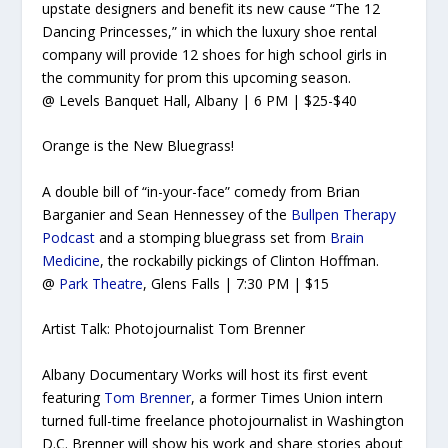
upstate designers and benefit its new cause “The 12
Dancing Princesses,” in which the luxury shoe rental
company will provide 12 shoes for high school girls in
the community for prom this upcoming season.
@ Levels Banquet Hall, Albany | 6 PM | $25-$40
Orange is the New Bluegrass!
A double bill of “in-your-face” comedy from Brian
Barganier and Sean Hennessey of the
Bullpen Therapy
Podcast
and a stomping bluegrass set from
Brain
Medicine
, the rockabilly pickings of Clinton Hoffman.
@
Park Theatre
, Glens Falls | 7:30 PM | $15
Artist Talk: Photojournalist Tom Brenner
Albany Documentary Works will host its first event
featuring
Tom Brenner
, a former
Times Union
intern
turned full-time freelance photojournalist in Washington
D.C. Brenner will show his work and share stories about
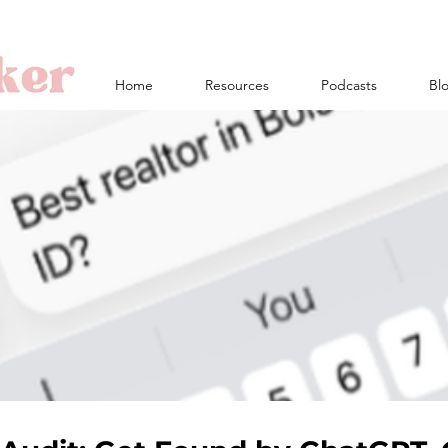
Home
Resources
Podcasts
Bl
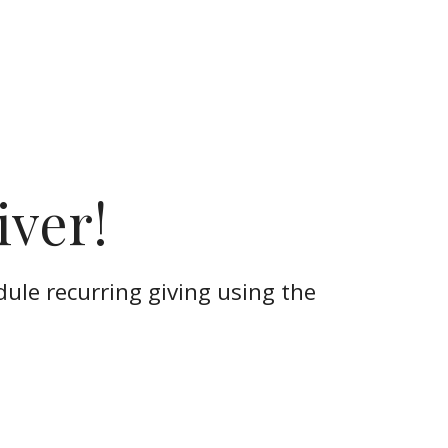
iver!
dule recurring giving using the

——

ASSIGNMENT:
The lines to write out run from the one containing "Barganier and Sean Hennessey of the" through the final line of the material above, both included; write them out exactly, with no pictures.

ANSWER FOR THIS EXERCISE:
Barganier and Sean Hennessey of the
Bullpen Therapy
Podcast
and a stomping bluegrass set from
Brain
Medicine
, the rockabilly pickings of Clinton Hoffman.
@
Park Theatre
, Glens Falls | 7:30 PM | $15
Artist Talk: Photojournalist Tom Brenner
Albany Documentary Works will host its first event
featuring
Tom Brenner
, a former
Times Union
intern
turned full-time freelance photojournalist in Washington
D.C. Brenner will show his work and share stories about
Home
Resources
Podcasts
Bl
iver!
dule recurring giving using the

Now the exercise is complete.